Film Review – Endings, Beginnings
Endings, Beginnings (2020) has the look and feel of one of those indie dramas that explore deep human stories. It has a free floating, spontaneous tone and is backed by a cool soundtrack that operates like a playlist you would give your junior high crush. But when we look a little bit closer, we find that outer shell hides a fairly conventional romantic drama – one that isn’t profound or enlightening, but shallow and mundane. And while the actors give their all in their respective roles, there’s only so much they can do with material this thin.

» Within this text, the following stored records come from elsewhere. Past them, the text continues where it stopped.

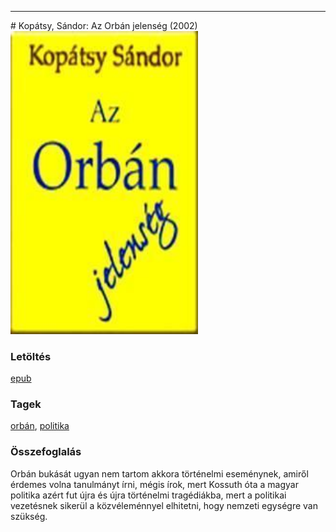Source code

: <hr/>
# <a name="id_1645">Kopátsy, Sándor: Az Orbán jelenség (2002)</a>
<img src="https://github.com/BercziSandor/calibre_lib/raw/main/main/Kopatsy%2C%20Sandor/Az%20Orban%20jelenseg%20%281645%29/cover.jpg" alt="cover" width="300"/>

### Letöltés
[epub](https://github.com/BercziSandor/calibre_lib/raw/main/main/Kopatsy%2C%20Sandor/Az%20Orban%20jelenseg%20%281645%29/Az%20Orban%20jelenseg%20-%20Kopatsy%2C%20Sandor.epub)

### Tagek
[orbán](https://github.com/berczisandor/calibre_lib/blob/main/main/_tags/orb%c3%a1n.md), [politika](https://github.com/berczisandor/calibre_lib/blob/main/main/_tags/politika.md)

### Összefoglalás
<div>
<p>Orbán bukását ugyan nem tartom akkora történelmi eseménynek, amiről érdemes volna tanulmányt írni, mégis írok, mert Kossuth óta a magyar politika azért fut újra és újra történelmi tragédiákba, mert a politikai vezetésnek sikerül a közvéleménnyel elhitetni, hogy nemzeti egységre van szükség.</p></div>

Daphne (Shailene Woodley) is going through a small quarter life crisis. She just got out of a relationship, quit her job in art curation, and is currently living in her sister’s pool house. Getting her life back on track has proven difficult, every job she has applied for has turned her down. In an attempt to gain some personal control, Daphne has vowed to abstain from vices such as alcohol and romantic relationships. Guess how long she manages to stick to that plan?
As soon as Daphne declares to refrain from sex and booze, she gets immediately tempted during her sister’s New Year’s party. There, she meets Frank (Sebastian Stan), a hunky guy with charm to spare. They exchange flirtations, and for a minute we start to think that something substantial can come from this encounter. That is, until she meets Jack (Jamie Dornan) and the exact same party. Jack is a hunky guy with charm to spare, and who’s intelligence draws Daphne to him. This is in contrast to Frank, who seems more emotionally passionate, free-wheeling, and unpredictable. Things get even more complicated when Daphne discovers that Frank and Jack are best friends.
This love triangle is a classic romantic melodrama set up. The term “melodrama” can sometimes play as a cinematic dirty word – something that automatically causes audiences to react in a negative fashion. I don’t subscribe to this philosophy, as love stories always have the potential to be great when done right. But the issue with Endings, Beginnings is that the writing (Jardine Libaire, Drake Doremus) and direction (Doremus) never takes the dynamic between these three people and elevate it beyond recycled tropes. It walks and talks as if it provides a fresh new take, but as we move away from Daphne trying to strengthen her own identity and more toward a “who will she choose?” conflict, the desire to stick with the narrative dissipates quickly.
Maybe it has something to do with how repetitive things get as we move into the second and third acts. The interactions remain mostly the same: we watch as Daphne builds some sort of stability with Jack or Frank, only for circumstances to separate them, causing her to turn to the other. This (of course) is not a good idea, with the temptation being so strong that a few minutes of conversation is all that’s needed for Daphne and the current guy she’s with to get into each other’s pants. Revelations are made that provide a reason for why Daphne creates her own personal chaos, but those sequences felt like cheap narrative ploys. The connection between her troubled past and her troubled present isn’t established well enough and is almost entirely ignored in the second half.
It also doesn’t help that Endings, Beginnings has a bland visual palette and nervy, erratic editing style. Colors are washed out, creating a downbeat, depressing aesthetic. Scenes are underlit to the point that simple conversations look like they take place in near darkness. The entire movie appears to be photographed with a shallow depth of field, with backgrounds blurred out to indecipherable levels. The editing jumps back and forth in time constantly, with Daphne providing narration as context. This approach is not necessarily a bad thing, but the problem is that it’s the only thing.
There is little to no variation to the visual storytelling. Shailene Woodley is shot almost always on the right side of the screen looking left towards another character. Often, we see her walking through a scene in the midground with an object or person blurred out in the foreground, partially obscuring our view of her. Maybe this is supposed to give the sense that we are “peeking” into Daphne’s life, but does it have to occur every other moment? In fact, the only interesting visual element is the onscreen texts we see between Daphne and the guys. If text messages are the most appealing thing about the look of a film, that is a problem.
Throughout the duration of Endings, Beginnings, I kept hoping that it would improve. Sadly, it never does. Shailene Woodley, Jamie Dornan, and Sebastian Stan are all solid performers, and it’s a shame to see them forced to be such morose characters.